Medicare Ties 2009 Pay for Outpatient Services to
Quality Reporting
Amount beneficiaries pay for outpatient services will
decline to provide a gradual transition to 20% coinsurance
July
4, 2008 Medicare has proposed a new rule increasing the pay rate for
hospital outpatient departments and ambulatory surgical centers by three
percent for calendar year 2009, but, those that do not meet quality
reporting requirements will see that pay rate increase to just one
percent. It is the first time Medicare outpatient pay rates have been
associated with the quality of service.
The Centers for Medicare & Medicaid Services said
yesterday the proposed rule builds on efforts across Medicare to
transform the program into a prudent purchaser of health care services,
paying based on quality of care, not just quantity of services.

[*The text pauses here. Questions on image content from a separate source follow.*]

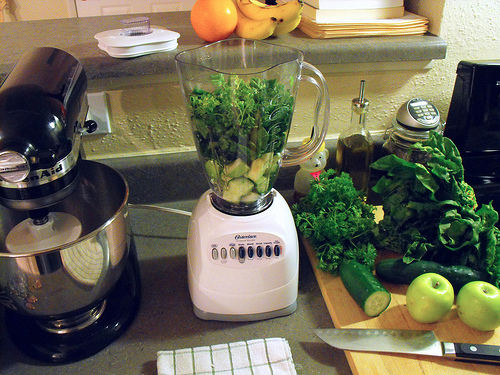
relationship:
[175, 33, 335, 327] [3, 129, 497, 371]
blender on counter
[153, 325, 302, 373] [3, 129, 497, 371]
cloth on counter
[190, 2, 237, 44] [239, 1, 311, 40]
orange beside bananas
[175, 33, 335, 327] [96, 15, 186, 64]
blender has lid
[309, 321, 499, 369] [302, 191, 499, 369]
knife on board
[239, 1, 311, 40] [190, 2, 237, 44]
bananas are beside orange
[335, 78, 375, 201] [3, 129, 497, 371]
bottle on counter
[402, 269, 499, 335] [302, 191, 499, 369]
apples are on board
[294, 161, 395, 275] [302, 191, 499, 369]
leaves are on board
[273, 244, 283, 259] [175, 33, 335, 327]
button on blender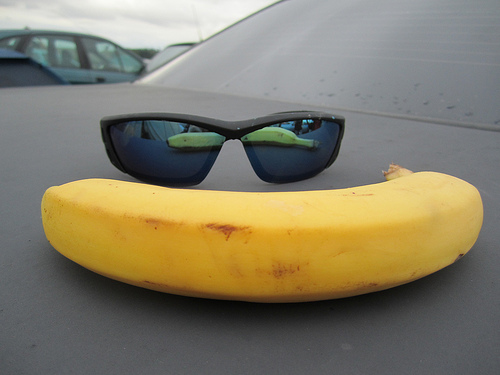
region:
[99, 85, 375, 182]
Pair of sunglasses.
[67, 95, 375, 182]
Sunglasses are black.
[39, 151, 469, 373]
One banana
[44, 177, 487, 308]
The banana is yellow.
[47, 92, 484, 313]
Sunglasses and a banana on a car.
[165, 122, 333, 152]
reflection of a banana in the sunglasses.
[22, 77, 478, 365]
The car is black.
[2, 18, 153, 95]
Blue sedan in the background.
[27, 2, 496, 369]
Photo taken during the day.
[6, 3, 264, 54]
Clouds in the sky.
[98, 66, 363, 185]
glasses on a surface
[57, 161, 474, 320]
yellow banana in front of sunglasses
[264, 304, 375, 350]
black surface underneath banana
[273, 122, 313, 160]
banana in reflection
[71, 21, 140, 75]
car window in background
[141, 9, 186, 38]
clouds in the sky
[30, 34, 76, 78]
window on the car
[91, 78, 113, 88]
door of the car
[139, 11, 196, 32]
sky in the background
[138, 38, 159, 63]
trees behind the cars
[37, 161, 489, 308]
yellow banana in foreground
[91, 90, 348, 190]
black sunglasses behind banana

As more and more health care services shift from
the inpatient to the outpatient setting, we are committed to working
with hospitals to ensure that people with Medicare have access to high
quality care in an appropriate setting, said CMS Acting Administrator,
Kerry Weems.
The changes proposed for 2009 are intended to give
hospitals greater flexibility to manage their resources and give them
incentives to improve efficiency so that both beneficiaries and
taxpayers get the most value for their health care dollar.
The proposed rule will update rates paid under both
the Outpatient Prospective Payment System (OPPS) and the ASC Prospective
Payment System (ASC PPS), which will be in the second year of a
four-year transition that aligns ASC rates with the ambulatory payment
classification (APC) groups that are used to pay for services in
hospital outpatient departments.
The proposed rule includes a 3.0 percent annual
inflation update to Medicare payment rates for most services that would
be paid under the OPPS to more than 4,000 hospitals and community mental
health centers in CY 2009.
The proposed changes would affect outpatient
services furnished by general acute care hospitals, inpatient
rehabilitation facilities, inpatient psychiatric facilities, long-term
acute care hospitals, community mental health centers, childrens
hospitals, and cancer hospitals. CMS projects that hospitals would
receive $28.7 billion in CY 2009 for outpatient services furnished to
Medicare beneficiaries.
Furthermore, CMS expects to make payments of almost
$3.9 billion in CY 2009 to the approximately 5,300 ASCs that participate
in Medicare.
In the past, the increase in Medicares payment for
outpatient services has not been specifically tied to the quality of
health care. The law now requires that the annual OPPS payment
inflation update be reduced by 2.0 percentage points for hospitals that
do not meet quality reporting requirements.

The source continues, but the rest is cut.